Thermal power station
- Primary fuel: Waste

Power generation
- Nameplate capacity: 19 MW;

External links
- Website: www.southdowns.veolia.co.uk/facilities/newhaven-energy-recovery-facility

= Newhaven ERF =

Waste-to-energy plant in East Sussex, England

The Newhaven ERF (Energy Recovery Facility) is an incinerator, in the town of Newhaven in the English county of East Sussex, for the treatment of up to 210,000 tonnes per annum of the county's municipal solid waste. The facility, built by Veolia Environmental Services, was approved by planners at the Conservative-controlled East Sussex County Council.
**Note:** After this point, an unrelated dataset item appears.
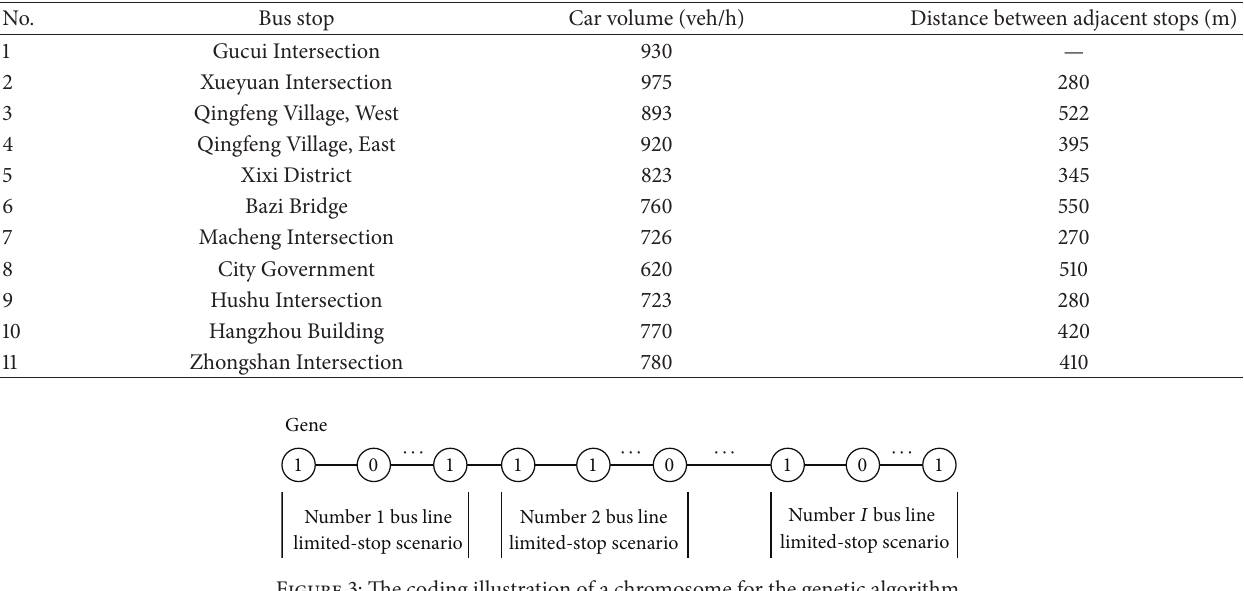
Table 3: Traffic data on Tian-Mu-Shan Road.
The facility treats household waste that cannot be reused, composted or recycled and generates electricity from it. The electricity produced is sold to the National Grid and is enough to supply 25,000 homes. 88 tonnes of steam are produced per hour which is used to turn the generator and create electricity; the steam is cooled back into water and reused in a closed loop system.

==Construction==
Construction of the facility began in April 2008 and was completed in late 2011. The facility became operational in 2012. The building itself is 24 m tall, but the chimneys are 65 m tall. It is the first of its kind to be built in the South Downs area and cost around £175 million to complete, including a unique ‘floating caisson’ which was used to house 20 metres of the plant underground and reduce the proposed height to meet planning requirements.